Tianyi was afraid to go to the hospital for an abortion so she decided to do it naturally. For the first two months, when it was easiest to miscarry, she swam, played badminton, jumped up and down energetically hundreds of times a day — but absolutely nothing happened. She just vomited worse than before. She brought up every single mouthful of food, and then the bile too. Even the smell of cooking oil made her nauseous. The worst of it was that Lian smelled bad too: he had body odour and terrible breath, and made such a chomping noise when he ate. She tried telling him a few times but it was no use.
Finally she found something she could eat, wotou or cornmeal buns. From the beginning to the end of her pregnancy, her belly never rejected wotou. Later on, she found she could tolerate the odd tomato and watermelon too. Three months passed, and one morning, the vomiting stopped and she suddenly felt reinvigorated. She looked in the small mirror that hung behind the door, and saw herself cleansed of all foulness and grown beautiful. She peered at herself over and over again: her face looked as if it were lightly powdered, with a peachy bloom showing through the pallor. She had always had fine eyebrows, but now they extended in an elegant arch like those of a classic Chinese beauty, almost as if painted on. Her eyes were like crystalline lake water, so bright they shone almost blue and you could see the shadow of her eyelashes in them. The expectant mothers she met at her antenatal appointment exclaimed: ‘Good heavens! You don’t look a day over twenty!’

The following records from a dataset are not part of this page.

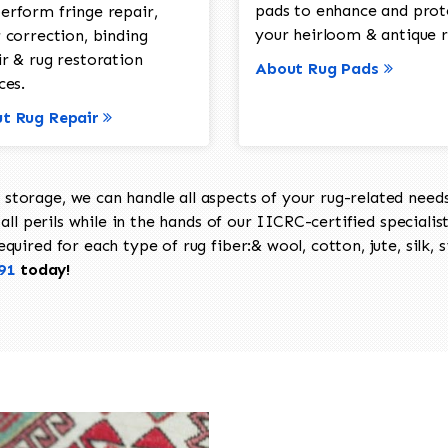
pads to enhance and prot
erform fringe repair,
your heirloom & antique r
 correction, binding
ir & rug restoration
About Rug Pads
ces.
t Rug Repair
torage, we can handle all aspects of your rug-related needs 
all perils while in the hands of our IICRC-certified specialis
uired for each type of rug fiber:& wool, cotton, jute, silk, s
91
today!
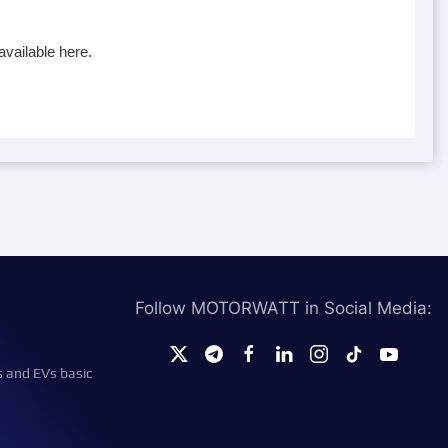
available here.
Follow MOTORWATT in Social Media:
s and EVs basic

Her complacency was short-lived. They still had no home of their home, and for the time being, lived with her family. Tensions simmered beneath the surface and Tianyi was on tenterhooks, terrified of an impending row. But Lian was determined to get on well with his mother-in-law and brother-in-law, Tianke. Almost every day he brought home a chicken, or a live fish, or some tender pork shoulder for them, and prepared it himself. He was a good cook, neat and clean. His efforts temporarily kept the peace.

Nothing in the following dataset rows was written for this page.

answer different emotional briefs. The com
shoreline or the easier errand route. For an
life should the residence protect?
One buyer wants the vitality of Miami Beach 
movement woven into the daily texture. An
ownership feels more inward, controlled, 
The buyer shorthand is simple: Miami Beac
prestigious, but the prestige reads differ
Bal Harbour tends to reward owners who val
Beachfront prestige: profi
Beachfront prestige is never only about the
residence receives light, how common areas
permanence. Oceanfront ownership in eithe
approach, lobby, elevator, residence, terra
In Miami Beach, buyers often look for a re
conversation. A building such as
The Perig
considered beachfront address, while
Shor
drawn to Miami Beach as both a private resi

But war broke out again anyway. Tianke was going out with Xiaolan, a girl who worked at the same college. Tianyi had met the girl before and reckoned she was a bit of a slut. As a teenager, she plastered on so much makeup, it had left permanent blemishes. Tianke and Xiaolan would never have got together if Tianyi’s father had still been alive. It happened like this: after the old man’s death, Tianke was given a post in the Accounts Department of his father’s university. Xiaolan’s father was a cook in the university canteen and her mother guarded the bicycles in the campus bike shed. They had three children, two girls and a boy, and Xiaolan was the youngest. She was helping out in Accounts, having completed lower middle school and then dropped out, and it so happened that Tianke was her line manager. Little by little the attraction between them grew. A girl like Xiaolan was a natural flirt and Tianke, with no previous experience in love, was fair game. It was not long before they were swept up in an affair.